Amanda said, “Tell them we are studying how to streamline the reporting process. Focus on the names from our list. I need all of the witness statements, coroner reports, any photographs, recordings, forensics, maps, crime scene diagrams, investigator’s logs and the names of anyone who was on scene. And I do mean softly, Wilbur. My phone calls this morning have already caused some ripples. Our killer could go underground if he gets wind of us laying the groundwork for a task force.”
“You were making phone calls this morning to set up a task force,” Faith said. “So it wasn’t just the spreadsheet? You’ve been building up to this since the briefing, but for some reason, you not only held back that detail, you kept insisting that we ignore the obvious?”

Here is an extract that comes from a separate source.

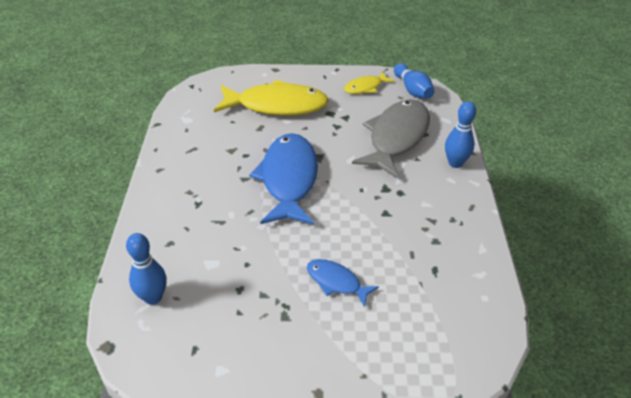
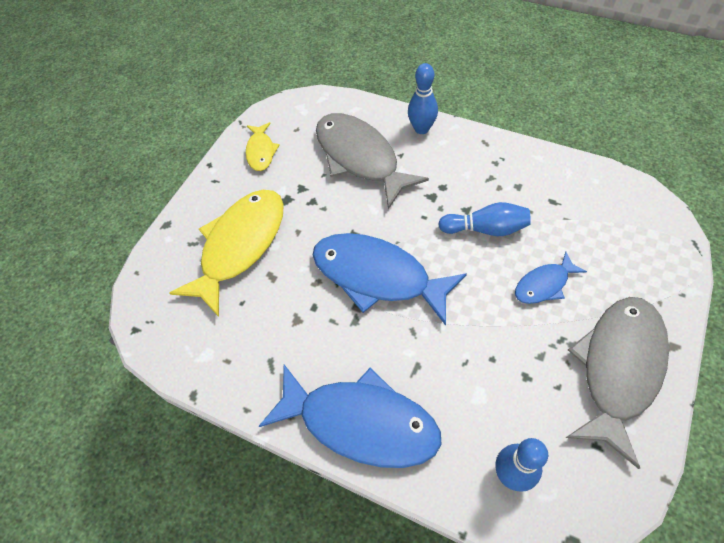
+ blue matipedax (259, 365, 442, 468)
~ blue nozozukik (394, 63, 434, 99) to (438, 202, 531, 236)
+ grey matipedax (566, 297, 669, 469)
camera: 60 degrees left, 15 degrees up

“I’ve been working quietly since this morning, which is the operative word you seem to be missing.” Amanda put a fine point on it. “The last thing we need is some half-cocked hillbilly deputy in Butts County mouthing off to the press about how we’ve got the next Jack the Ripper in our backyard. This is how we keep that from happening. Baby steps.”
Faith blew out an exasperated sigh.
Amanda seemed ready to move on, but she recalibrated, telling Faith, “Yes, I could’ve told you earlier.”
“But?” Faith asked.
“But,” Amanda said. “I could’ve told you earlier.”
This was the closest Sara had ever heard Amanda come to admitting that she had made a mistake.
Faith did not seem mollified. There was something else. “I can’t tell her, Mandy. When it’s time, I can’t be the one to tell Callie Zanger that it wasn’t her husband.”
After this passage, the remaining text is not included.